**EXERCISE INSTRUCTIONS:**
A. In the blog post on Lothair's regnal numbers, in what year was Lothair of Supplinburg appointed Duke of Saxony?
B. Retype everything from "From The Emperor’s" down to "different Regnal Numbers." in the blog post on Lothair's regnal numbers.
C. List every title that the blog post on Lothair's regnal numbers says Lothair of Supplinburg held.

**SUPPLIED PASSAGE:**
From The Emperor’s Desk: in the blog post about King Conrad III of the Romans, there was a mention of Emperor Lothair III. He is also known as Lothair II.
Those who follow this blog know that how monarchs are numbered is an interest of mine. Today, I will examine how Lothair of Supplinburg came to be known by two different Regnal Numbers.
Lothair of Supplinburg was the second Emperor named Lothair, but is often numbered “Lothair III” by those who count King Lothair II of Lotharingia as his predecessor, of whose kingdom (Lotharingia) became a part of the Holy Roman Empire.
Lothair III, sometimes numbered Lothair II and also known as Lothair of Supplinburg (1075 – December 4, 1137). He was Holy Roman Emperor from 1133 until his death. He was appointed Duke of Saxony in 1106 and elected King of the Romans-Germany in 1125 as well as King of Italy before being crowned Emperor in Rome by Pope Honorius II.
Who was the first Emperor named Lothair?
Emperor Lothair I was the eldest son of the Carolingian Emperor Louis I the Pious and his wife Ermengarde of Hesbaye, daughter of Ingerman the duke of Hesbaye.
When Louis I the Pious died on June 20, 840 in the presence of many bishops and clerics and in the arms of his half-brother Drogo, he pardoned his son Louis the German, proclaimed Lothair Emperor and commended the absent Charles the Bald and Judith to his protection.
Soon dispute plunged the surviving brothers into yet another civil war. It lasted until 843 with the signing of the Treaty of Verdun, in which the division of the empire into three souvereign entities was settled.

**STUDY MATERIAL:**
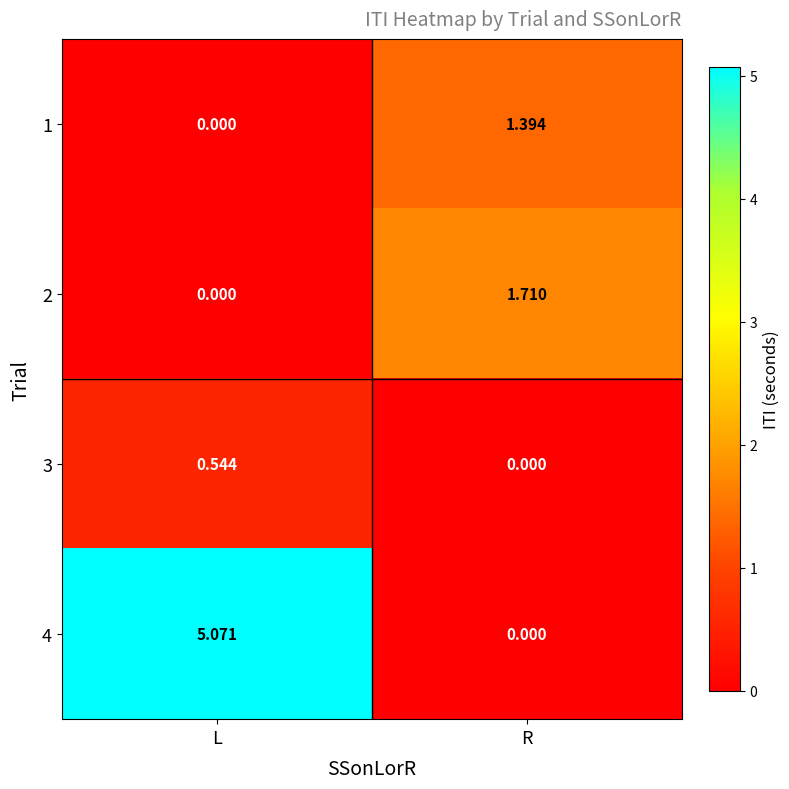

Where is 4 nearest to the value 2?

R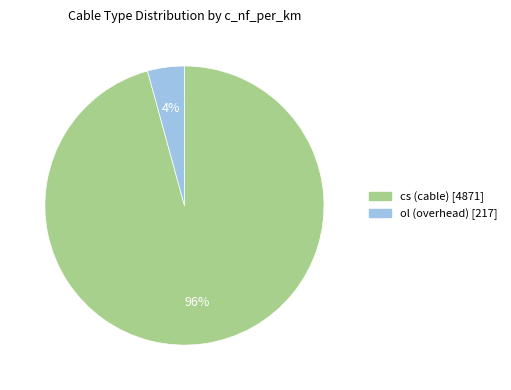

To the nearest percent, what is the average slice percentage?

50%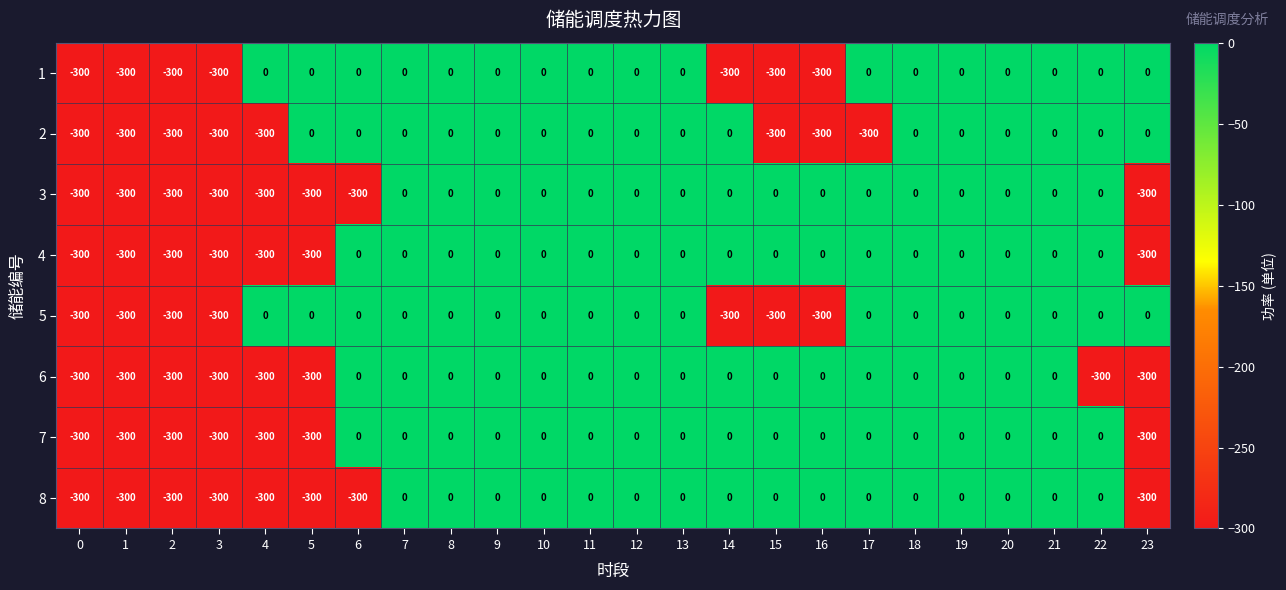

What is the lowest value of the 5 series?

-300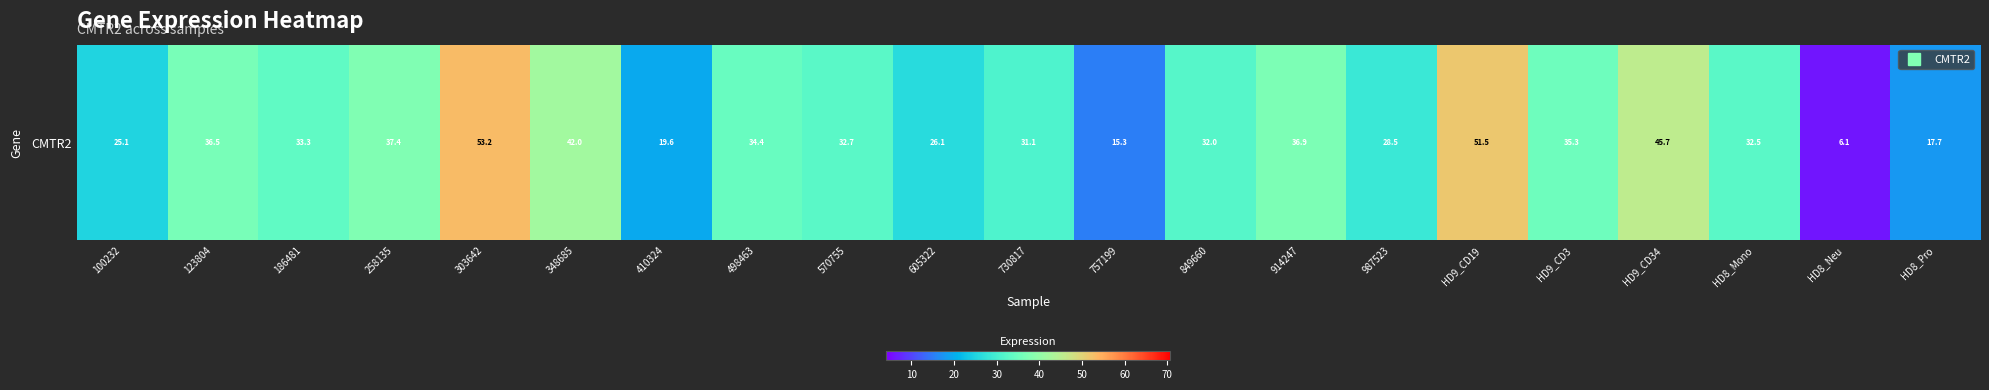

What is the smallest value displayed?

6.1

==

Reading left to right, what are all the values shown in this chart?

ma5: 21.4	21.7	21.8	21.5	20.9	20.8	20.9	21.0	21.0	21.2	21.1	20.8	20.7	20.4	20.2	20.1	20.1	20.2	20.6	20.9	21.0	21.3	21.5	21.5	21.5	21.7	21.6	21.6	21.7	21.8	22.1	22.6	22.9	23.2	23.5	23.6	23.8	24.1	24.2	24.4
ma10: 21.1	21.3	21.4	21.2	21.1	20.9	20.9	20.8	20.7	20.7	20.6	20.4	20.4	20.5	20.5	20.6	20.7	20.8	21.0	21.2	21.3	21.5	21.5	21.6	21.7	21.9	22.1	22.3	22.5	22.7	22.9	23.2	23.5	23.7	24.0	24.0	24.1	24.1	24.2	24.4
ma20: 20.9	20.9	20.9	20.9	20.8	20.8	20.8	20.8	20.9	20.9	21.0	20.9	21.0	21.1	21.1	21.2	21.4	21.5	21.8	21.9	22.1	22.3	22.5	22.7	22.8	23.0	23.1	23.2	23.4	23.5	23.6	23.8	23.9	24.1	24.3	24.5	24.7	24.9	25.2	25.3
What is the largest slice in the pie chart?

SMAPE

* * *

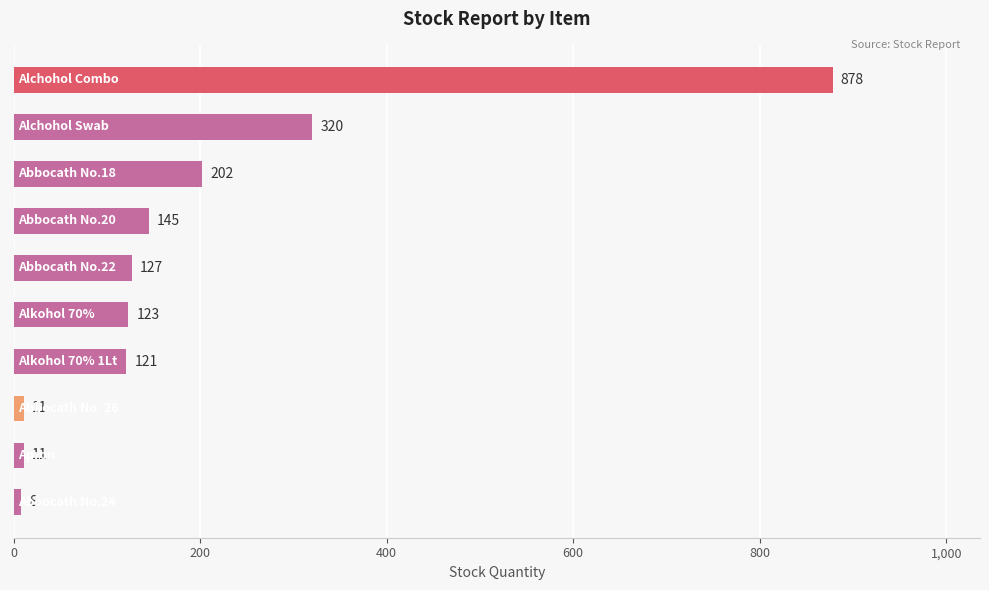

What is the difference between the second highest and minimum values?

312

**SOLUTIONS IN ORDER:**
A. 1106

B.
From The Emperor’s Desk: in the blog post about King Conrad III of the Romans, there was a mention of Emperor Lothair III. He is also known as Lothair II.
Those who follow this blog know that how monarchs are numbered is an interest of mine. Today, I will examine how Lothair of Supplinburg came to be known by two different Regnal Numbers.

C. Duke of Saxony, King of the Romans-Germany, King of Italy, Holy Roman Emperor